As AI continues to evolve and improves the way its processed in the background will need to change too, Xie said. “At the very beginning, giant companies like OpenAI were focused on training very large language models by using public Internet data,” he said. “When we go to customized applications, the general models are not useful enough for them, so they’ll have to use customized data to finetune the model and ensure the model is suitable.”
Xie said this gives rise to a major problem of verifying that the information being fed to the language model hasn’t been manipulated.
“We have to verify the source of the data to ensure the information being used is correct,” Xie said. “Usually, these kinds of customized data are owned by a human, which means the data is sensitive. Once the data is fed to the agent, you don’t want to expose your system data like private keys or other sensitive information. Privacy preserving technology is the key to making sure the whole process works without compromising the human owner’s sensitive data.”
Xie sees privacy preserving technology as a necessary layer to the expansion of AI agents and customized applications, and their overall scalability. But it’s not just the privacy preserving nature of this layer, it’s also about data authenticity and being able to track the origin—and potential tampering—of information.

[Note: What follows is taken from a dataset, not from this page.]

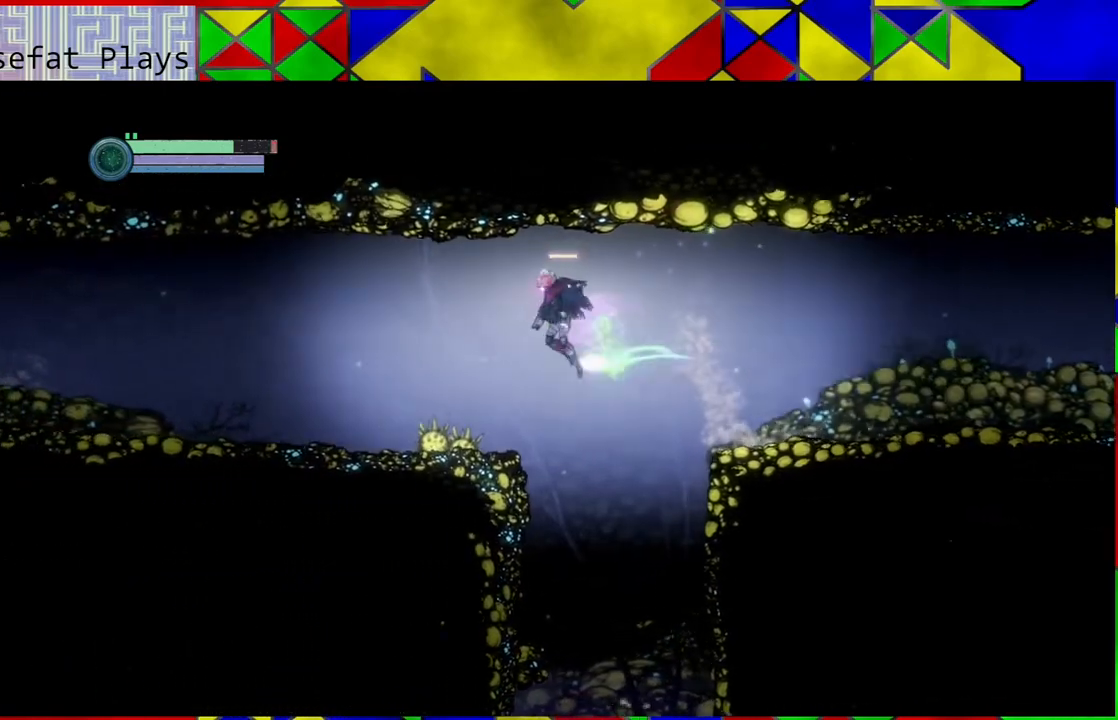
{"buttons": [], "left_stick": "left", "right_stick": "center", "events": [[100, "R1", "up"]]}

“When you’re bringing data into an isolated system, you need to make sure that it belongs to you and is correct,” Xie said. “A lot of people are using AI to solve real world problems, and it's only the very beginning of AI agents in web3. I personally believe that in the future, every person will have their own digital agent to solve problems for them. It’s like a digital ‘me,’ a digital Xiang, to help me solve everything, and I think that will be the future we can expect.”